- **Input for this task**
■ ■ ■ ■

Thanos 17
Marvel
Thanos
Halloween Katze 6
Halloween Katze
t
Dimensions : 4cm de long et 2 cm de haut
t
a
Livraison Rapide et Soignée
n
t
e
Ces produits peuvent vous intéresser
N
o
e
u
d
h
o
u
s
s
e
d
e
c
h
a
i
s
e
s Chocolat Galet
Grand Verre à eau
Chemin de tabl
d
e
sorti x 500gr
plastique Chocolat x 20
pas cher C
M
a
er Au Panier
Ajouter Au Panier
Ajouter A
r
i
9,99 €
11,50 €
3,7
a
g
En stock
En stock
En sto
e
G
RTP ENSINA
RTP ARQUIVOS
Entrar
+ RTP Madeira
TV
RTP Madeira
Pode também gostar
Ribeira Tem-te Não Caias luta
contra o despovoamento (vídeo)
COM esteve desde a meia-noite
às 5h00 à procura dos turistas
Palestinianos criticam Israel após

■ ■ ■ ■

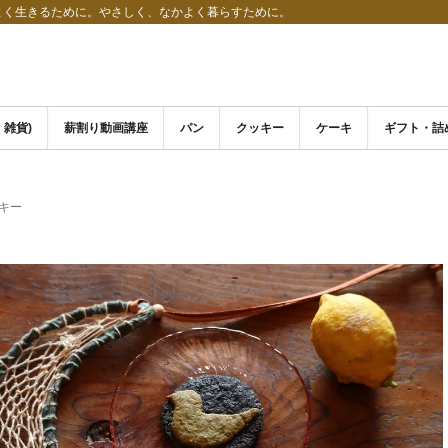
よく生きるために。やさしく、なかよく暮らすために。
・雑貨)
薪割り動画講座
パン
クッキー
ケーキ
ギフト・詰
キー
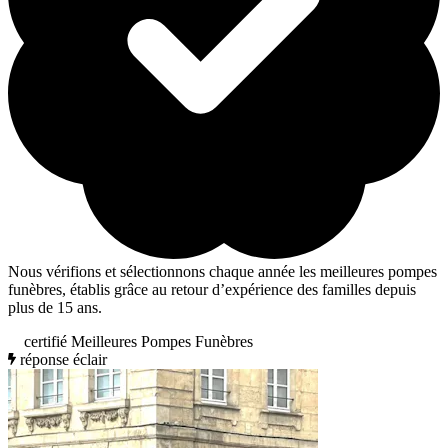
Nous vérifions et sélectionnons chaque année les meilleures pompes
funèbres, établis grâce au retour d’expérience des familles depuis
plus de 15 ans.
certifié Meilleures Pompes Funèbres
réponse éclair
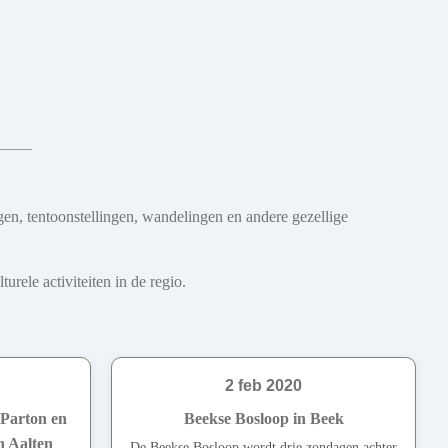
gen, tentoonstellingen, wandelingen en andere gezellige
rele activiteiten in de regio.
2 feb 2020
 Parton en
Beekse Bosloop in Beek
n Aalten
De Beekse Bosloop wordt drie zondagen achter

■ ■ ■ ■

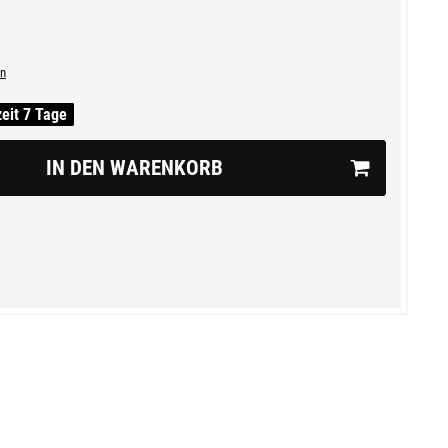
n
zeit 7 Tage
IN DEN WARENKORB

■ ■ ■ ■

- **Exercise**
Tell how many lines in the material contain the word "Beekse". Only the number is wanted.

- **Completed exercise**
2